In the worst case of a skewed tree, the recursion depth can become O(n).

Test Cases

# Definition for testing
class TreeNode:
    def __init__(self, val=0, left=None, right=None):
        self.val = val
        self.left = left
        self.right = right

solution = Solution()

# Example 1
root1 = TreeNode(
    5,
    TreeNode(10),
    TreeNode(10, TreeNode(2), TreeNode(3))
)
assert solution.checkEqualTree(root1) == True  # Valid equal partition

# Example 2
root2 = TreeNode(
    1,
    TreeNode(2),
    TreeNode(10, TreeNode(2), TreeNode(20))
)
assert solution.checkEqualTree(root2) == False  # Odd total sum

# Single node tree
root3 = TreeNode(1)
assert solution.checkEqualTree(root3) == False  # Cannot remove any edge

# Simple valid split
root4 = TreeNode(0, TreeNode(0), TreeNode(0))
assert solution.checkEqualTree(root4) == True  # Multiple zero-sum subtrees

# Negative values
root5 = TreeNode(
    -5,
    TreeNode(-5),
    TreeNode(0)
)
assert solution.checkEqualTree(root5) == True  # Negative sums handled correctly

# No valid partition
root6 = TreeNode(
    4,
    TreeNode(1),
    TreeNode(2)
)
assert solution.checkEqualTree(root6) == False  # No subtree equals half

# Skewed tree
root7 = TreeNode(
    1,
    TreeNode(
        1,
        TreeNode(
            1,
            TreeNode(1)
        )
    )
)
assert solution.checkEqualTree(root7) == True  # Deep recursion case

# Total sum zero but no removable partition
root8 = TreeNode(0)
assert solution.checkEqualTree(root8) == False  # Entire tree cannot count
Test Why
[5,10,10,null,null,2,3] Standard valid partition case
[1,2,10,null,null,2,20] Odd total sum case
[1] Single-node edge case
[0,0,0] Multiple zero-sum subtrees
[-5,-5,0] Negative values handling
[4,1,2] No matching subtree
Skewed tree Deep recursion structure
[0] Ensures whole tree is not reused

Edge Cases

Single Node Tree

A tree with only one node cannot be partitioned because there is no edge to remove. A naive implementation might incorrectly think that a subtree sum equal to half the total is enough, but the problem explicitly requires removing an edge.

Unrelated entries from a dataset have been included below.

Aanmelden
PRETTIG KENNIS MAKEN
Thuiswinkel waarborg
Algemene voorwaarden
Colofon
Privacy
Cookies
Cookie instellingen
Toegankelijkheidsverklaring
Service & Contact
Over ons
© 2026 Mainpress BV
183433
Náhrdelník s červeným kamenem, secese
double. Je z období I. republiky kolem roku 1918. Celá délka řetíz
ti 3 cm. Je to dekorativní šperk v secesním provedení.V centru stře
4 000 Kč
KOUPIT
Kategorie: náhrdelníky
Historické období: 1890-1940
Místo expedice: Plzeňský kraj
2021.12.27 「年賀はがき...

This implementation handles the case correctly because the only subtree sum stored is the total tree sum itself, which is removed before checking for a valid partition.

Total Sum Equals Zero

Zero is a tricky case because if the total sum is zero, the target subtree sum is also zero. Multiple subtrees may have sum zero, and it is important not to count the entire tree itself.

For example:

    0
   / \
  0   0

The implementation removes the total tree sum from the list before searching, ensuring only proper subtrees are considered.

Negative Node Values

Negative values can create unexpected subtree sums. For instance, positive and negative values may cancel each other out.

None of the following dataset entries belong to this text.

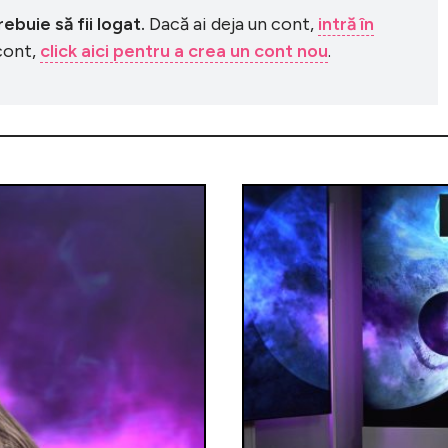
buie să fii logat.
Dacă ai deja un cont,
intră în
 cont,
click aici pentru a crea un cont nou
.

A solution that assumes all sums are positive could fail badly here. This implementation works correctly because it treats subtree sums as ordinary integers without making assumptions about sign or ordering.

Highly Skewed Trees

A skewed tree behaves like a linked list and produces maximum recursion depth.

For example:

1
 \
  1
   \
    1

The algorithm still runs in O(n) time because each node is processed once. The recursion stack may grow to O(n) in the worst case, which is already reflected in the space complexity analysis.